Wednesday, March 2, 2022

A Lenten Sacrifice (Ash Wednesday Homily)

 “A Lenten Sacrifice”
Matthew 6:1-6, 16-21

Allen Huff

Jonesborough Presbyterian Church

Ash Wednesday

3/2/22

“Beware of practicing your piety before others in order to be seen by them; for then you have no reward from your Father in heaven.

“So whenever you give alms, do not sound a trumpet before you, as the hypocrites do in the synagogues and in the streets, so that they may be praised by others. Truly I tell you, they have received their reward. But when you give alms, do not let your left hand know what your right hand is doing, so that your alms may be done in secret; and your Father who sees in secret will reward you. 

“And whenever you pray, do not be like the hypocrites; for they love to stand and pray in the synagogues and at the street corners, so that they may be seen by others. Truly I tell you, they have received their reward. But whenever you pray, go into your room and shut the door and pray to your Father who is in secret; and your Father who sees in secret will reward you.

16 “And whenever you fast, do not look dismal, like the hypocrites, for they disfigure their faces so as to show others that they are fasting. Truly I tell you, they have received their reward. 17 But when you fast, put oil on your head and wash your face, 18 so that your fasting may be seen not by others but by your Father who is in secret; and your Father who sees in secret will reward you.
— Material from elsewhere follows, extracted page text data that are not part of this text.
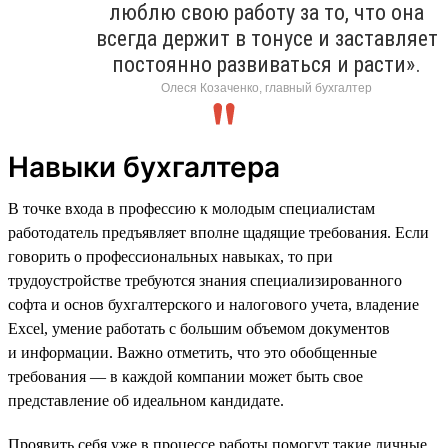
люблю свою работу за то, что она
всегда держит в тонусе и заставляет
постоянно развиваться и расти».
Олеся Козаченко, главный бухгалтер
Навыки бухгалтера
В точке входа в профессию к молодым специалистам
работодатель предъявляет вполне щадящие требования. Если
говорить о профессиональных навыках, то при
трудоустройстве требуются знания специализированного
софта и основ бухгалтерского и налогового учета, владение
Excel, умение работать с большим объемом документов
и информации. Важно отметить, что это обобщенные
требования — в каждой компании может быть свое
представление об идеальном кандидате.
Проявить себя уже в процессе работы помогут такие личные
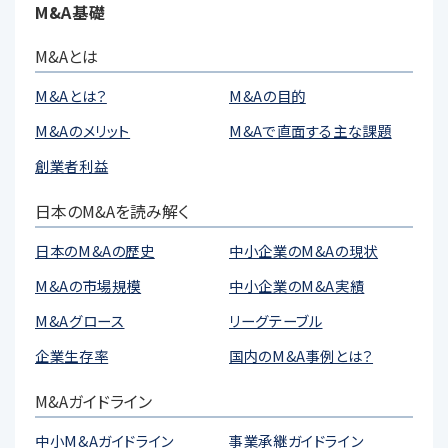
M&A基礎
M&Aとは
M&Aとは？
M&Aの目的
M&Aのメリット
M&Aで直面する主な課題
創業者利益
日本のM&Aを読み解く
日本のM&Aの歴史
中小企業のM&Aの現状
M&Aの市場規模
中小企業のM&A実績
M&Aグロース
リーグテーブル
企業生存率
国内のM&A事例とは？
M&Aガイドライン
中小M&Aガイドライン
事業承継ガイドライン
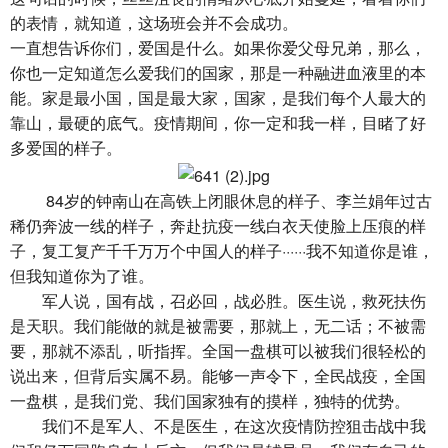
的表情，就知道，这场班会并不会成功。
一直想告诉你们，爱国是什么。如果你爱父母兄弟，那么，
你也一定知道怎么爱我们的国家，那是一种融进血液里的本
能。家是最小国，国是最大家，国家，是我们每个人最大的
靠山，最硬的底气。疫情期间，你一定和我一样，目睹了好
多爱国的样子。
84岁的钟南山在高铁上闭眼休息的样子、李兰娟年过古
稀仍奔波一线的样子，奔赴抗疫一线白衣天使脸上压痕的样
子，复工复产千千万万个中国人的样子······我不知道你是谁，
但我知道你为了谁。
军人说，国有战，召必回，战必胜。医生说，救死扶伤
是天职。我们能做的就是被需要，那就上，无二话；不被需
要，那就不添乱，听指挥。全国一盘棋可以被我们很轻松的
说出来，但背后实属不易。能够一声令下，全民战疫，全国
一盘棋，是我们党、我们国家独有的摸样，独特的优势。
我们不是军人、不是医生，在这次疫情防控狙击战中我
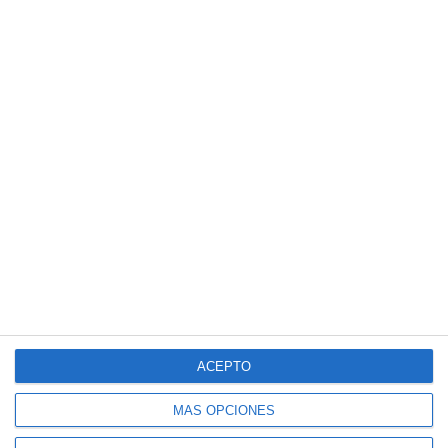
ACEPTO
MÁS OPCIONES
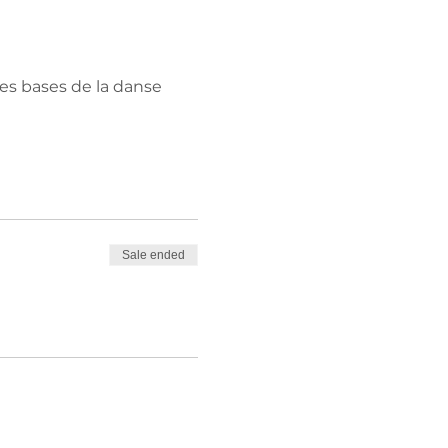
les bases de la danse 
Sale ended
19 “Do not store up for yourselves treasures on earth, where moth and rust consume and where thieves break in and steal; 20 but store up for yourselves treasures in heaven, where neither moth nor rust consumes and where thieves do not break in and steal. 21 For where your treasure is, there your heart will be also.(NRSV)

 

          Lent. A time during which we focus on practices of personal and corporate devotion. When we reflect on our human frailties, on our brokenness. And we connect them to the events of Maundy Thursday, Good Friday, Holy Saturday, and Easter Sunday.

One way to commit to a Lenten discipline is to offer it as a sacrifice that re-enacts the sacrifice of Jesus. And his sacrifice was not, as Richard Rohr likes to say, to change God’s mind about us so God could love us again. Any god who is so human as to be “unable” to love, is a god created in human image. The word for that kind of god is an idol.

The sacrifice of Jesus was about changing our minds about God, about confronting the fullness of God’s overwhelming grace and mercy. Jesus’ sacrifice began long before his arrest in Gethsemane. It began with his surrender to a life of such intimate and authentic union with God that he and God were truly one. Belonging so perfectly to God, Jesus never belonged to temple or governmental authorities. And in a world littered with so many temptations to and excuses for living wastefully, fearfully, violently, or in any other way selfishly, it is an exquisitely rare occurrence to encounter someone willing, on behalf of others, to lay all else aside in order to live as one through whom the Creator, Sustainer, and Redeemer of the universe is immediately present.

Jesus makes even aspiring to that kind of union difficult when he says that piety—including almsgiving, prayer, fasting, humility—is most effectively practiced under the radar. The reason that makes things difficult is that his teaching can allow some of us to hear him implying that one’s faith is a completely private matter. All one has to do, however, is read the gospels to know that Jesus’ own life and living reveals the very visible, communal, and even political nature of the Christian faith.

         And that’s the point of union, of relationship, with God. It is, at the same time, an interior discipline of and an outward witness to love. The trick is practicing one’s faith in such a way that it directs attention to God rather than calling attention to oneself. That, I think, is what Jesus is talking about.

Lent, then, is not a time of confessing all our shortcomings so much as it is a time of deliberate cooperation with the Spirit’s ongoing restoration our inner and outer selves. So, to repent doesn’t mean shamefully confessing our sins. It means gratefully turning ourselves toward God, toward neighbor, and toward all of Creation.

         In Matthew 6, Jesus is reminding his listeners that discretion is crucial to a healthy spiritual practice, because to “do religion” in a way that draws more attention to self than to God almost inevitably turns us into competitors.

Who gives more?

Who fasts more?

Who prays more?

Who loves God more?

         Wouldn’t a competitive and judgmental spirit be a proper thing to sacrifice for Lent?